South African specimens have a pronounced flange on the falcate spines with pennoned companion chaetae on chaetiger 5 ( Fig. 6A View FIGURE 6 ). Wear and orientation of the falcate spines on chaetiger 5 may give the appearance of a tooth and/ or a sheath ( Read 2010) instead of only a flange as in South African specimens and most other descriptions ( Blake & Kudenov 1978; Radashevsky 1999; Sato-Okoshi 1999; Surugiu 2005, 2012; Bonifácio 2009; Read 2010; Barros et al. 2017; Rice et al. 2018; Martinelli et al. 2020). With age, pennoned companion chaetae on chaetiger 5 may appear frayed or hastate ( Read 2010), as seen for South African specimens.

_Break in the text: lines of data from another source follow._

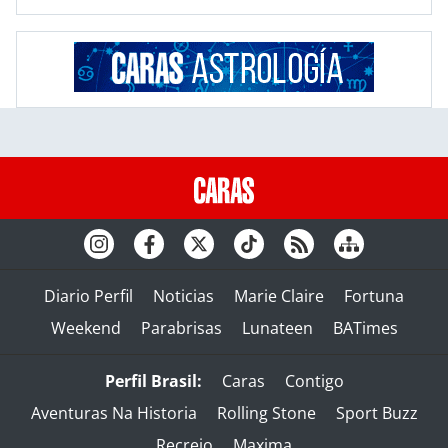
Diario Perfil
Noticias
Marie Claire
Fortuna
Weekend
Parabrisas
Lunateen
BATimes
Perfil Brasil:
Caras
Contigo
Aventuras Na Historia
Rolling Stone
Sport Buzz
Recreio
Maxima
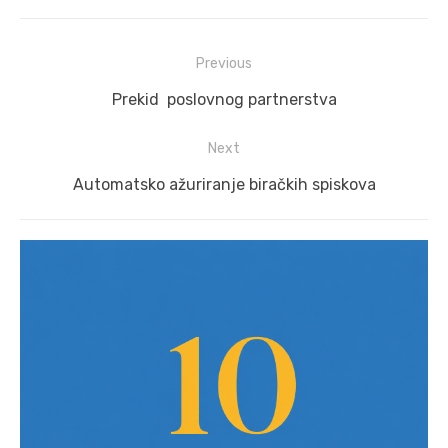
Post
Previous
navigation
Previous
Prekid poslovnog partnerstva
post:
Next
Next
Automatsko ažuriranje biračkih spiskova
post:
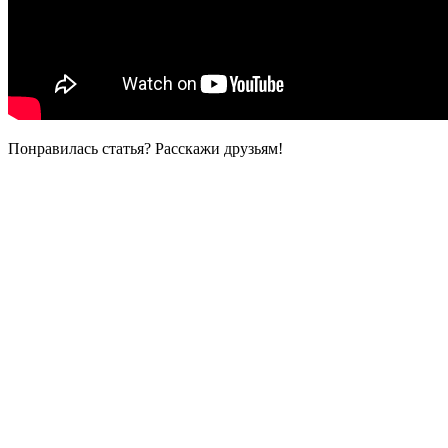
Понравилась статья? Расскажи друзьям!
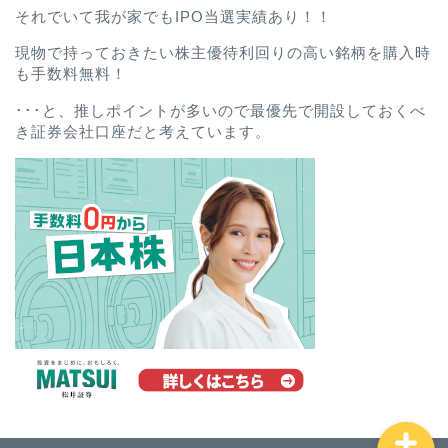
それでいて我が家でもIPO当選実績あり！！
現物で持っておきたい株主優待利回りの高い銘柄を購入時
も手数料無料！
･･･と、推しポイントが多いので最優先で開設しておくべ
き証券会社口座だと考えています。
ホーム
プロフィール
お問い合わせ
プライバシーポリシー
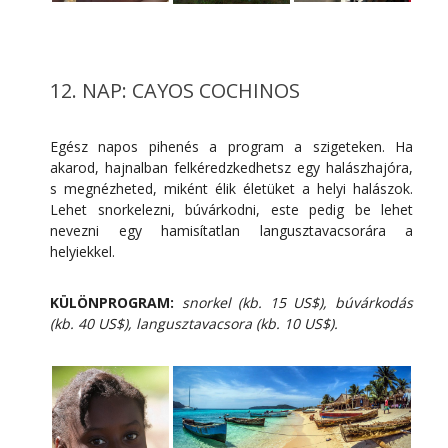
12. NAP: CAYOS COCHINOS
Egész napos pihenés a program a szigeteken. Ha
akarod, hajnalban felkéredzkedhetsz egy halászhajóra,
s megnézheted, miként élik életüket a helyi halászok.
Lehet snorkelezni, búvárkodni, este pedig be lehet
nevezni egy hamisítatlan langusztavacsorára a
helyiekkel.
KÜLÖNPROGRAM:
snorkel (kb. 15 US$), búvárkodás
(kb. 40 US$), langusztavacsora (kb. 10 US$).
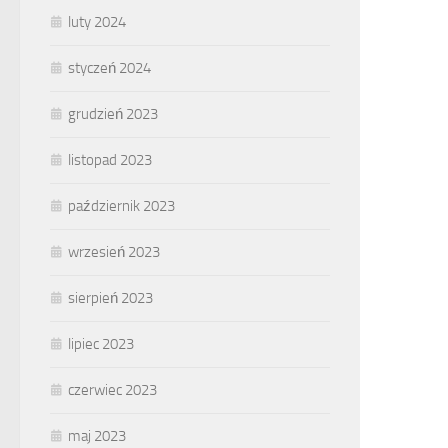
luty 2024
styczeń 2024
grudzień 2023
listopad 2023
październik 2023
wrzesień 2023
sierpień 2023
lipiec 2023
czerwiec 2023
maj 2023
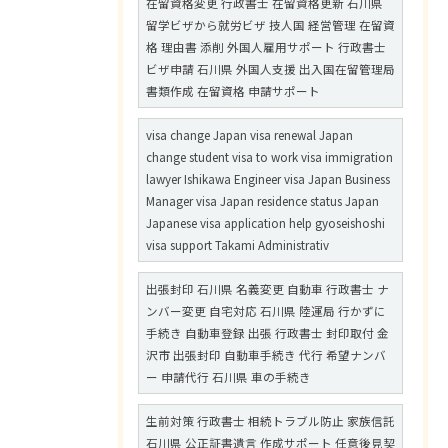
在留資格変更 行政書士 在留資格更新 石川県
留学ビザから就労ビザ 技人国 経営管理 在留資
格 理由書 添削 外国人雇用サポート 行政書士
ビザ申請 石川県 外国人支援 出入国在留管理局
書類作成 在留資格 申請サポート
visa change Japan visa renewal Japan
change student visa to work visa immigration
lawyer Ishikawa Engineer visa Japan Business
Manager visa Japan residence status Japan
Japanese visa application help gyoseishoshi
visa support Takami Administrativ
出張封印 石川県 名義変更 自動車 行政書士 ナ
ンバー変更 自宅対応 石川県 陸運局 行かずに
手続き 自動車登録 出張 行政書士 封印取付 金
沢市 出張封印 自動車手続き 代行 希望ナンバ
ー 申請代行 石川県 車の手続き
生前対策 行政書士 相続トラブル防止 家族信託
石川県 公正証書遺言 作成サポート 任意後見契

Distribution. Namibia: Swakopmund; South Africa: Paternoster and Kleinzee on the west coast (Simon 2015; Williams 2015); and Port Elizabeth, Nelson Mandela Bay on the east coast ( Simon 2011; this study).

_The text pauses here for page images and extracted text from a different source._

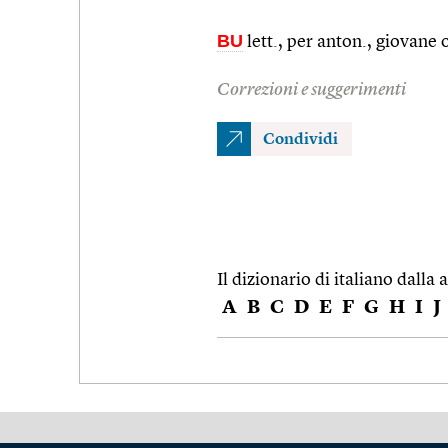
BU
lett., per anton., giovan
Correzioni e suggerimenti
Condividi
Il dizionario di italiano dalla a
A
B
C
D
E
F
G
H
I
J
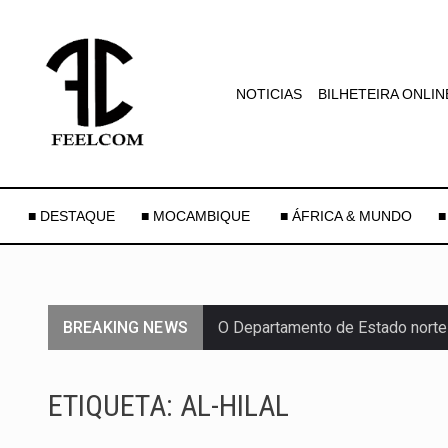
NOTICIAS
BILHETEIRA ONLIN
■ DESTAQUE
■ MOCAMBIQUE
■ ÁFRICA & MUNDO
■
BREAKING NEWS
O Departamento de Estado norte
A final coloca frente a frente d
ETIQUETA:
AL-HILAL
A descoberta representa um mar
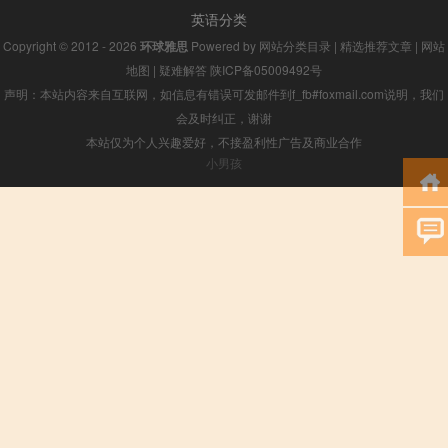
英语分类
Copyright © 2012 - 2026
环球雅思
Powered by
网站分类目录
|
精选推荐文章
|
网站
地图
|
疑难解答
陕ICP备05009492号
声明：本站内容来自互联网，如信息有错误可发邮件到f_fb#foxmail.com说明，我们
会及时纠正，谢谢
本站仅为个人兴趣爱好，不接盈利性广告及商业合作
小男孩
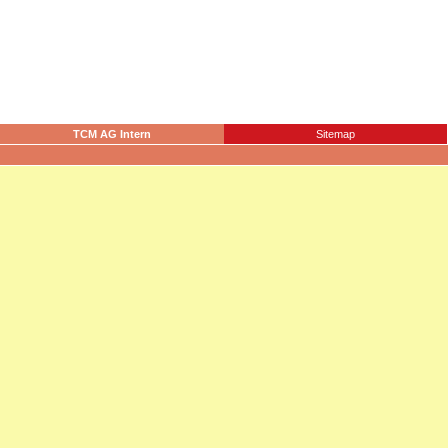
TCM AG Intern
Sitemap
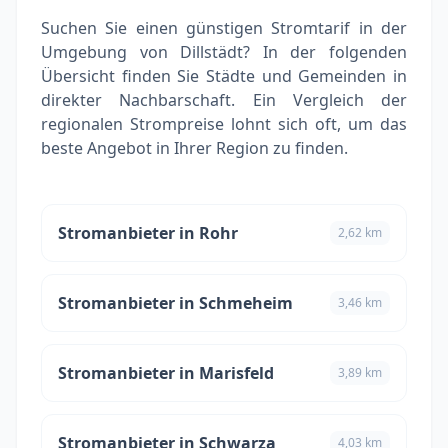
Suchen Sie einen günstigen Stromtarif in der
Umgebung von Dillstädt? In der folgenden
Übersicht finden Sie Städte und Gemeinden in
direkter Nachbarschaft. Ein Vergleich der
regionalen Strompreise lohnt sich oft, um das
beste Angebot in Ihrer Region zu finden.
Stromanbieter in Rohr
2,62 km
Stromanbieter in Schmeheim
3,46 km
Stromanbieter in Marisfeld
3,89 km
Stromanbieter in Schwarza
4,03 km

Globally: USA: West coast: Washington State ( Martinelli et al. 2020) and Gulf of California in Mexico ( Blake 1969, 1971; Foster 1971); East coast: Maine, Massachusetts, Maryland ( Blake 1969, 1971; Foster 1971; Rice et al. 2018) and New York ( Martinelli et al. 2020); Gulf coast: Alabama ( Rice et al. 2018) and the Gulf of Mexico ( Blake 1969, 1971; Foster 1971); Australia ( Blake & Kudenov 1978; Sato-Okoshi & Abe 2013), Canada ( Blake 1969, 1971; Foster 1971), China (Sato-Okoshi et al. 2013; Ye et al. 2017), Japan ( Sato-Okoshi 1999; Sato-Okoshi & Abe 2012, 2013), Hawaii ( Rice et al. 2018), New Zealand ( Read 2010), Romania, Ukraine ( Surugiu 2005, 2012) and the Wadden Sea ( Waser et al. 2020).

Ecology. In South Africa, P. websteri is currently only found boring into shells of cultured oysters, C. gigas ( Simon & Sato-Okoshi 2015; Williams 2015; Williams et al. 2017). P. websteri is a pest of commercial molluscs in most locations where it has been reported ( Simon & Sato-Okoshi 2015), and also abundant in intertidal and shallow waters ( Blake & Evans 1973). Polydora websteri is not host specific and creates U-shaped burrows that induce the formation of mud-blisters by molluscs such as Argopecten irradians Lamarck, 1819 ( Lauckner 1983) , Crassostrea cf. brasiliana Lamarck, 1819 ( Barros et al. 2017; Bonifácio 2009), C. gigas ( Read 2010; Rice et al. 2018), Crassostrea hongkongensis Lam & Morton, 2003 ( Ye et al. 2017), Crassostrea rhizophorae Guilding, 1828 ( Barros et al. 2017; Bonifácio 2009), Crassostrea virginica Gmelin, 1791 ( Loosanoff & Engle 1943; Rice et al. 2018; Martinelli et al. 2020), Crepidula fornicata Linnaeus, 1758 ( Blake 1971) , Euspira heros (Say, 1822) ( Blake 1971) , Littorina littorea Linnaeus, 1758 ( Blake 1971) , Mytilus edulis Linnaeus, 1758 ( Blake & Evans 1973), Mytilus galloprovincialis Lamarck, 1819 ( Surugiu 2005, 2012), Nucella lapillus (Linnaeus, 1758) ( Blake 1971) , Ostrea angasi Sowerby, 1871 ( Nell 2001) , Pinctada fucata Gould, 1850 ( Simon & Sato-Okoshi 2015), Pinctada imbricata Röding, 1798 ( Díaz-Díaz & Liñero-Arana 2003), Placopecten magellanicus Gmelin, 1791 ( Blake 1969, 1971), Patinopecten yessoensis Jay, 1857 ( Bower et al. 1992), Saccostrea cucullata Born, 1778 ( Skeel 1979) and Saccostrea glomerata Gould, 1850 (as Saccostrea commercialis Sato-Okoshi et al. 2008 ), and also been found in limestone ( Surugiu 2005, 2012).